Sponsored by Glencore Coal, today’s hands-on workshop was all about encouraging students to keep developing their science, maths, engineering and technology (STEM) skills to open up career opportunities in the resources sector.
Over 30 Year Nine students across the two schools used lasers, Lego and lateral thinking to discover how classroom learning can be applied to a diverse range of trade and professional jobs in the minerals and energy sector.
Glencore Coal’s Human Resources Manager, Anthony Exelby said the advancement and uptake of new technologies in the resources sector will lead to increasingly safer, more agile and more sustainable and efficient operations.
“This is something that Glencore hopes will appeal to high school students as they embark on an educational or training pathway into their desired career,” he said.
“It’s important we encourage the next generation to consider how they can contribute to the resources sector of the future, and the best way to do this is to display the exciting and advanced technologies our industry has adopted.”
Director of Skills, Education and Diversity with the QMEA, Katrina-Lee Jones said it was critical to engage with Year Nine students at a pivotal time in their educational journey.

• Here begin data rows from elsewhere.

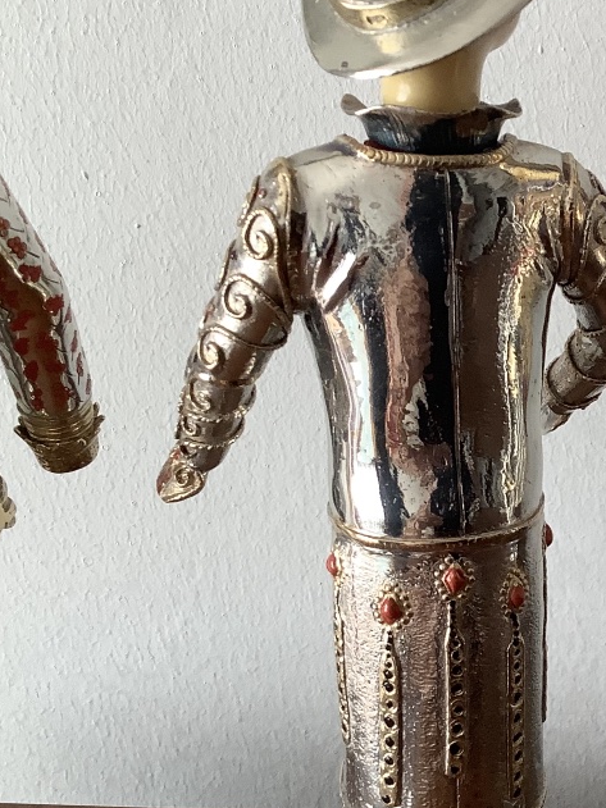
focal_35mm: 59
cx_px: 641
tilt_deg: -21.2
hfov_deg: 23.5
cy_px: 403
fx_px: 1378
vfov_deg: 32.7
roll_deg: -0.5
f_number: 2.4
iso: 80
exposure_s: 1/100
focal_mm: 3.3
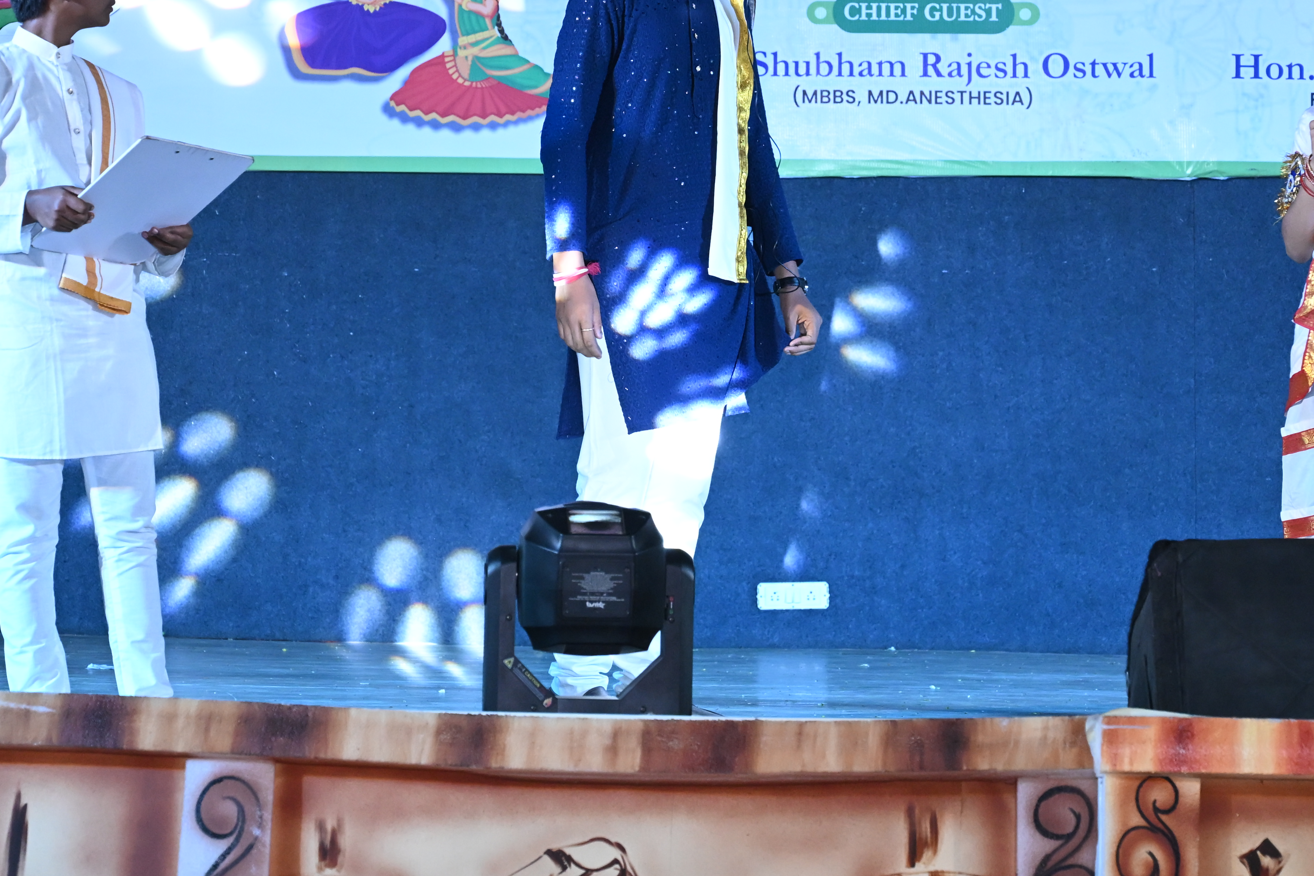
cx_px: 712
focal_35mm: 113
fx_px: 4124
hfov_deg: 18.1
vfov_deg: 12.1
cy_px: 191
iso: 4000
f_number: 5.6
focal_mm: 70
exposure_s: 1/125
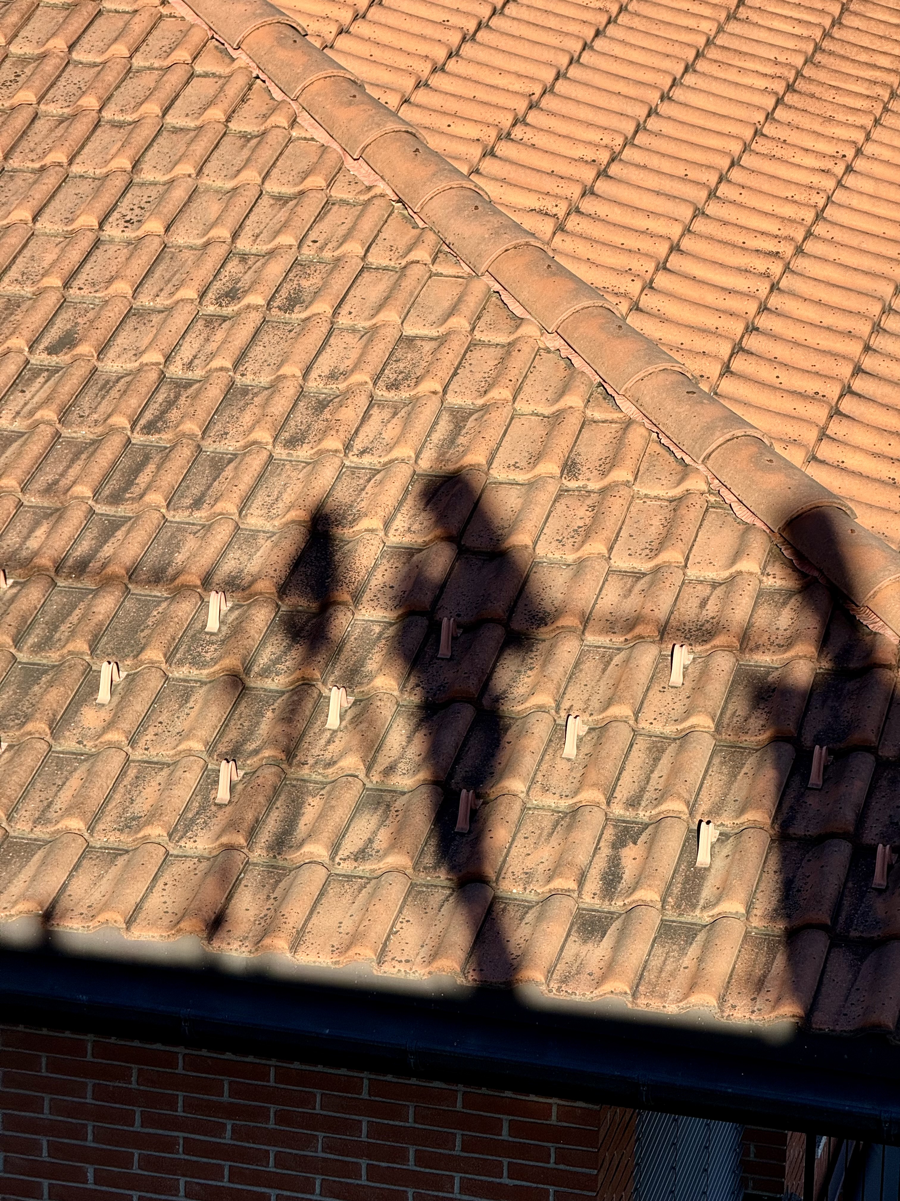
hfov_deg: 12.3
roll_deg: -1.8
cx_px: 450
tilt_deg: -20.9
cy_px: 600
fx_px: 4160
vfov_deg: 16.4
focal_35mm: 120
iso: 50
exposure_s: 1/870
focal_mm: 15.66
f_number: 2.8
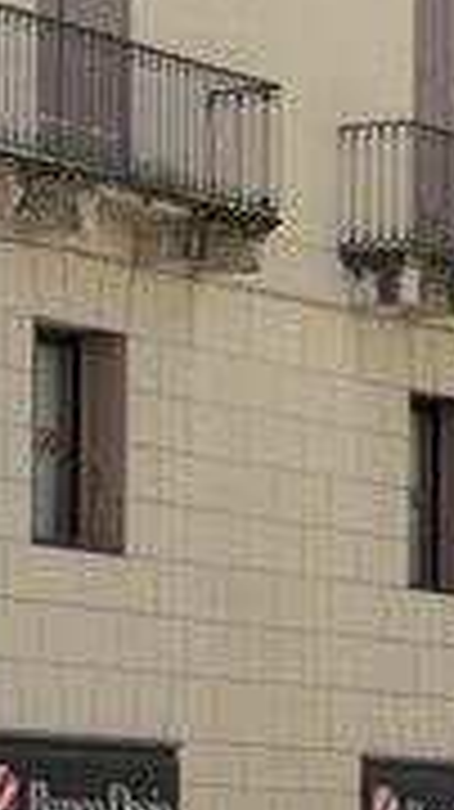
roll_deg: -0.7
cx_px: 517
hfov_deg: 5.4
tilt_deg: +2.2
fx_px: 4781
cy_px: 760
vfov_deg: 9.6
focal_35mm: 223
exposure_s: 1/5208
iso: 64
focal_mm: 6.76
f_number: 1.78
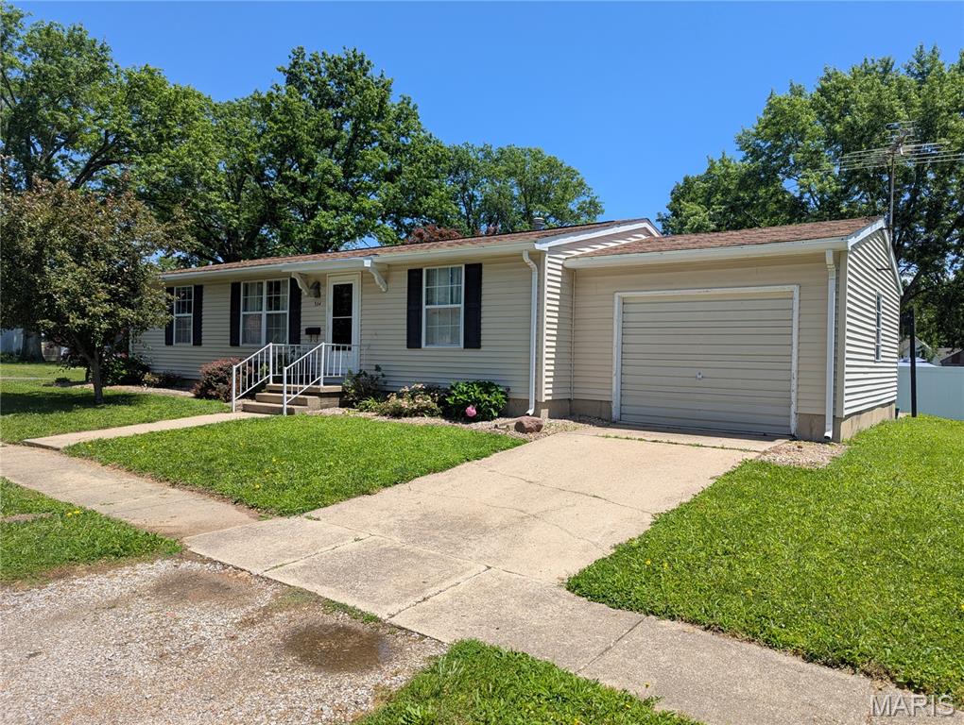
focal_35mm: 24
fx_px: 669
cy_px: 362
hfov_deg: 71.5
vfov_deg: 56.9
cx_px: 482
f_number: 1.85
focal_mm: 6.81
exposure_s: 1/1639
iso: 41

“Now, more than ever, the resources sector needs a skilled workforce, particularly with a strong background in science, technology, engineering, and mathematics.”
“The activities in this workshop have been strategically designed to encourage students to pursue excellence and further studies in STEM subjects as they enter their senior years of high school,” she said.
Capella State High School Principal, Ms Gerowyn Lacaze commended the QMEA for developing an interactive workshop that aligns the national curriculum with real-world challenges.
“Unlike a lot of traditional class-based learning, our students today got to use lasers to manipulate light to manoeuvre around obstacles, program a Lego EV3 robot, and to try and move a coin without physically touching it,” Ms Lacaze said.
“These are all activities that directly link to the fundamental theories they are learning at school but replicate modern-day industry challenges, whilst allowing the students to put their problem solving, teamwork, communication and digital skills to the test.”
As Australia’s largest and most successful industry-led education and schools training initiative, the QMEA seeks to broaden student and teacher knowledge of career opportunities in resources.
The academy encourages a talent pipeline of employees into vocational and professional careers, with a focus on female and Indigenous participation. The QMEA currently engages with over 90 schools and is a partnership between industry and the Queensland Government under its Gateway to Industry Schools program.